Découvert par des mineurs en 1961 et longtemps pris pour un Néandertalien d’Afrique du Nord, le crâne de Djebel Irhoud, au Maroc, a changé d’âge et d’identité en 2017 : de nouvelles fouilles et une datation des silex brûlés en ont fait, à 300 000 ans, le plus ancien représentant connu de notre espèce. Retour sur une découverte qui a repoussé de cent mille ans les origines d’Homo sapiens et déplacé leur berceau vers l’ensemble du continent africain.

Un crâne sorti d’une mine de barytine

Djebel Irhoud est une colline calcaire à une centaine de kilomètres à l’ouest de Marrakech. En 1961, l’exploitation d’une mine de barytine y met au jour un crâne humain presque complet, Irhoud 1. Le paléontologue Émile Ennouchi fouille le remplissage entre 1961 et 1963 et en sort une seconde calotte crânienne, Irhoud 2 ; Jacques Tixier reprend le chantier de 1967 à 1969 et découvre la mandibule d’un enfant, Irhoud 3. Faute de stratigraphie fiable, les fossiles sont d’abord attribués à un « Néandertalien africain » d’environ 40 000 ans.
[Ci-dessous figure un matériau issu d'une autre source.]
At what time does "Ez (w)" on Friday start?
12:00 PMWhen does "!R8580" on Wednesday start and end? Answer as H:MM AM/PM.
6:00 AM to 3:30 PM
Dans les années 1990 et 2000, la résonance de spin électronique appliquée aux dents vieillit l’ensemble à 160 000 ans, et l’étude du développement dentaire d’Irhoud 3 montre une croissance lente, déjà celle des humains actuels. Mais l’âge exact du site reste discuté.

Le retour des fouilleurs, de 2004 à 2011

Une équipe dirigée par Jean-Jacques Hublin (Institut Max-Planck d’anthropologie évolutionnaire, Leipzig) et Abdelouahed Ben-Ncer (Institut national des sciences de l’archéologie et du patrimoine, Rabat) rouvre le gisement en 2004. Dans les sédiments épargnés par la mine, elle trouve seize nouveaux fossiles, portant le total à vingt-deux : un crâne partiel avec sa face, Irhoud 10, une mandibule adulte, Irhoud 11, des dents et des os longs d’au moins cinq individus, adultes, adolescent et enfant. Ils sont associés à des outils du Middle Stone Age, pointes et éclats Levallois, à des foyers et à des restes de gazelles et d’autres grands herbivores. Les silex chauffés dans ces foyers sont datés par thermoluminescence : 315 000 ans, à 34 000 ans près. La dent de la mandibule Irhoud 3, recalculée avec de nouvelles mesures de la radioactivité du sédiment, donne 286 000 ans. Les deux articles paraissent dans Nature le 8 juin 2017.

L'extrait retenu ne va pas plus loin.